The Independent

Dominic Cummings had his chance in government – on his own evidence, it could hardly have gone any worse

“I think we are absolutely f**ked.”

These were the words, according to Dominic Cummings, that the second most senior civil servant in the country, Helen McNamara, announced to the prime minister in a meeting in early March last year.

She went on, apparently: “I think this country is heading for a disaster. I think we are going to kill a lot of people.”

Dominic Cummings is not, generally speaking, overly generous in his appraisal of the Whitehall establishment, the machinery of the British state. But he did, in his very long hours of very jaw-dropping evidence to a House of Commons select committee, at least give McNamara’s soothsaying abilities the credit they deserved.

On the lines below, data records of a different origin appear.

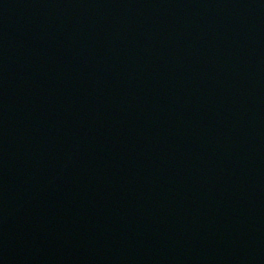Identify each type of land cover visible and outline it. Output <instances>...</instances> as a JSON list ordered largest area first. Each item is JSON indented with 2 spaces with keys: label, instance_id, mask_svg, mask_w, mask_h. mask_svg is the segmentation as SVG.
Segmentation results:
<instances>
[{
  "label": "water",
  "instance_id": "water-1",
  "mask_svg": "<svg viewBox=\"0 0 264 264\" xmlns=\"http://www.w3.org/2000/svg\"><path fill=\"white\" fill-rule=\"evenodd\" d=\"M0 264H264V0H0Z\"/></svg>",
  "mask_w": 264,
  "mask_h": 264
}]
</instances>
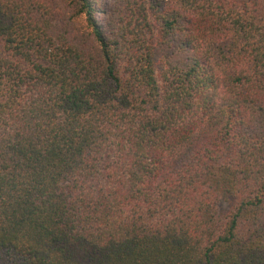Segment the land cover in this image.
Returning <instances> with one entry per match:
<instances>
[{
	"label": "trees",
	"instance_id": "1",
	"mask_svg": "<svg viewBox=\"0 0 264 264\" xmlns=\"http://www.w3.org/2000/svg\"><path fill=\"white\" fill-rule=\"evenodd\" d=\"M0 264H264V0H0Z\"/></svg>",
	"mask_w": 264,
	"mask_h": 264
}]
</instances>
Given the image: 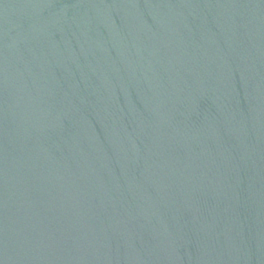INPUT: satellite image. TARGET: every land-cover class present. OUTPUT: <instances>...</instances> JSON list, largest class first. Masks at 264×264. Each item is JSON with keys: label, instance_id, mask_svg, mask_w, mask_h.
<instances>
[{"label": "water", "instance_id": "obj_1", "mask_svg": "<svg viewBox=\"0 0 264 264\" xmlns=\"http://www.w3.org/2000/svg\"><path fill=\"white\" fill-rule=\"evenodd\" d=\"M95 264H264V0H89Z\"/></svg>", "mask_w": 264, "mask_h": 264}]
</instances>
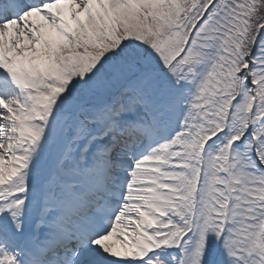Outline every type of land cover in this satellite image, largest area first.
<instances>
[{"label": "snow or ice", "instance_id": "snow-or-ice-1", "mask_svg": "<svg viewBox=\"0 0 264 264\" xmlns=\"http://www.w3.org/2000/svg\"><path fill=\"white\" fill-rule=\"evenodd\" d=\"M0 264H264V0H0Z\"/></svg>", "mask_w": 264, "mask_h": 264}]
</instances>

By this point, she had been told that the pandemic action plan that had been in place for years kind of didn’t really exist. It also came after other very senior officials had come to view it as beneficial for the nation if the actual prime minister just didn’t attend crucial meetings on coronavirus, as he had a tendency to render them ineffective, by making suggestions such as him being injected with Covid on live television, by Chris Whitty, to reassure the public it was nothing to worry about. (Shortly after this point, you may recall, he nearly died.)

It also came after the only person more senior than McNamara, the cabinet secretary Mark Sedwill, had told Boris Johnson he should go on live television and encourage people to infect one another with Covid – “It’s like the old chicken pox parties.” Sedwill had it explained to him, by Cummings, that it wasn’t quite like chicken pox, because chicken pox wasn’t spreading exponentially throughout the world and killing thousands of people.

The environment in which these discussions were happening also involved, as something of a sideshow, President Trump dialling in to ask for assistance in bombing the Middle East, and the prime minister’s girlfriend, Carrie Symonds, diverting significant government resources to deal with a story in The Times that she was planning on returning her rescue dog, which the No 10 press office had to work on rebutting.

Or, as Cummings put it: “Part of the building was arguing about whether we were going to bomb Iraq, part of the building was arguing about whether we were going to quarantine or not, and the prime minister’s girlfriend was going crackers about something completely trivial.”

These little vignettes set the scenes that shaped our little lives, or in 150,000 or so cases, ended them. They paint a picture of a government not so much blindsided by Covid as blind blanket bombed. Of being hopelessly out of its depth at the beginning and then choosing, of its own free will, to freedive to the bottom of the ocean.

There was no plan for financial incentives, no plan for isolation. There was no plan, even, “to bury the hundreds of thousands of bodies”.

Events, be they a once in a hundred year pandemic or the death of the Duke of Edinburgh, have a habit of confirming people’s pre-existing beliefs. Dominic Cummings has been saying for several decades that Whitehall is dysfunctional. He was so obsessed with reforming it that Brexit, with all its many misfortunes, was a price worth paying just to have a go at sorting some of it out.

In some ways, it is fortunate, at least for those whose job it will be to dramatise all this in the near future, that Cummings just happened to be in the hot seat at its very hottest moment, seeing all of his suspicions come true.

It was, in his own words, “quite tragic”. Tragic, he explained, that he had seen all this coming, had blogged about it in March 2019, had preached extensively about the need to challenge the Whitehall consensus, but when it came to it, when he was actually there, and expected to do the job he had been brought in to do, and was so trusted by the prime minister to do, he failed to do it.

He admitted this, of course. He over-admitted it. “I am not a smart person,” he said. He even explained that it was a “broken system” that gave the people a choice between Boris Johnson and Jeremy Corbyn, and “crackers” that someone like him, which is to say Dominic Cummings, not Boris Johnson, was there, at a time like this, making important decisions, when so many better people were available.

Which better people did he have in mind? Maybe Tim Gowers, the Fields Medal-winning mathematician who Cummings admitted he liked to phone every so often, to get his appraisal on Sage advice.

Perhaps there’ll be a time in the future to wonder how it is that Dominic Cummings, and not Tim Gowers, should have ascended to this powerful position. Time to wonder, perhaps, whether Tim Gowers, for example, would have decided that, actually, no, it isn’t worth telling all these outrageous lies about money for the NHS, and Turkey joining the EU, just to get what you want. That the price paid is too high, the corrosion to the system too severe.

There was, possibly, one admission that Cummings didn’t mean to make. It was the point, in early March, when he was aggressively telling the prime minister and others that the plan wasn’t going to work. That you had to lock down now. The thinking, then, was that locking down now would just push the misery into winter, when it would be more severe. “What if I was wrong?” he said. What if he succeeded in convincing the prime minister to lock down, and by the winter things were indeed worse, and that his persuasion had done immense harm.

It was an admission that, maybe, this stuff is harder than it looks. That writing angry blogs about how dysfunctional everything is, is easy. That maybe these complex, slow, organisations are doing a better job than even he still seems able to accept. He had his chance, after all, and, on his own evidence, things could hardly have been worse.